§ Text
Zwar hätte der Ruhrpottklub mit Mats Hummels, Henrikh Mkhitaryan und İlkay Gündoğan drei Leistungsträger abgeben und ersetzen müssen, aber das scheint perfekt gelungen zu sein, glaubt Kahn und zeigt sich begeistert: "Wie sie da nun Darmstadt und Wolfsburg abgefertigt haben, das war richtig stark." Da die jungen Spieler immer Formschwankungen haben werden, wird es laut dem 47-Jährigen "die Leistungskonstanz von Aubameyang, Reus, Schürrle und Götze" entscheidend sein. "Gelingt es dem BVB, das Top-Niveau über die gesamte Saison zu halten und größere Tiefs zu vermeiden, können sie für die Bayern unbequem werden."

Tuchel hat internationales Format

Am Dienstag kommt Real Madrid in den Signal Iduna Park. Insgesamt sieht Kahn "keineswegs große Probleme" für die BVB-Abwehr gegen den spanischen Vizemeister. Auch wenn er analysiert, dass Marc Batra noch zu risikoreich spielt und zudem zu Stellungsfehlern neigt. Sokratis sieht der ehemalige Torhüter als "verlässlichen und grundsoliden Spielertypen", zudem seien Łukasz Piszczek und Marcel Schmelzer erfahren genug für die Aufgabe. 

Götze sieht der Champions-League-Sieger von 2001 "am stärksten auf der Zehnerposition". "Mit seiner Fähigkeit, in engsten Räumen mit höchstem Tempo den Ball zu behaupten, kann er seine Mitspieler in Szene setzen oder selbst den Abschluss suchen, zudem auf dieser Position mit seiner feinen Technik und Spielintelligenz das Aufbauspiel unterstützen." So unbekümmert wie unter Klopp, wird der Dortmunder Rückkehrer allerdings nicht mehr spielen, glaubt Kahn. "Götze ist auf dem Weg der Identitätsfindung, auf der Suche nach seiner optimalen Position. Tuchel ist intelligent genug, für ihn die ideale Rolle zu finden."

§ Extrahierte Daten
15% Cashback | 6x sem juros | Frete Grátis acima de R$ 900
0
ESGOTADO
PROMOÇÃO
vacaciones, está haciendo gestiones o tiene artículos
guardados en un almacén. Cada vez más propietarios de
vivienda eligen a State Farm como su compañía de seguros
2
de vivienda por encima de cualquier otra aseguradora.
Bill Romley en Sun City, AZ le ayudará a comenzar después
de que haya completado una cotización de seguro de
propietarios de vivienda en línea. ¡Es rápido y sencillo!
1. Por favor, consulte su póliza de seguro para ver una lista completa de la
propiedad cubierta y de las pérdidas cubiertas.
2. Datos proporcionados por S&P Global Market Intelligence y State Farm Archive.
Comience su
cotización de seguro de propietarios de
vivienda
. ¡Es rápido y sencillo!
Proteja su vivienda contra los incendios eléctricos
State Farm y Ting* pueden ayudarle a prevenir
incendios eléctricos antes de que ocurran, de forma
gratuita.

* * *

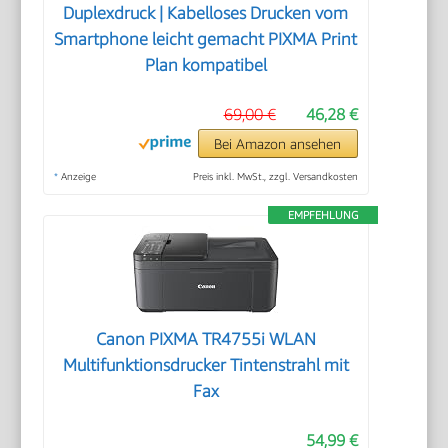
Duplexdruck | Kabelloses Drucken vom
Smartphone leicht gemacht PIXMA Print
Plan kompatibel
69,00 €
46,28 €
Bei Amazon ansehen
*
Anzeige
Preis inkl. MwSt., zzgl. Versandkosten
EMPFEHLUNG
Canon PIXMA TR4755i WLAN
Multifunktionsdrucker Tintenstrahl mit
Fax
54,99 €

§ Zu bearbeitende Aufgabe
Geben Sie aus dem Text über Kahns Einschätzung des BVB den Abschnitt von „Tuchel hat internationales“ bis einschließlich „für die Aufgabe.“ wortgetreu wieder.

§ Gelöste Aufgabe
Tuchel hat internationales Format

Am Dienstag kommt Real Madrid in den Signal Iduna Park. Insgesamt sieht Kahn "keineswegs große Probleme" für die BVB-Abwehr gegen den spanischen Vizemeister. Auch wenn er analysiert, dass Marc Batra noch zu risikoreich spielt und zudem zu Stellungsfehlern neigt. Sokratis sieht der ehemalige Torhüter als "verlässlichen und grundsoliden Spielertypen", zudem seien Łukasz Piszczek und Marcel Schmelzer erfahren genug für die Aufgabe.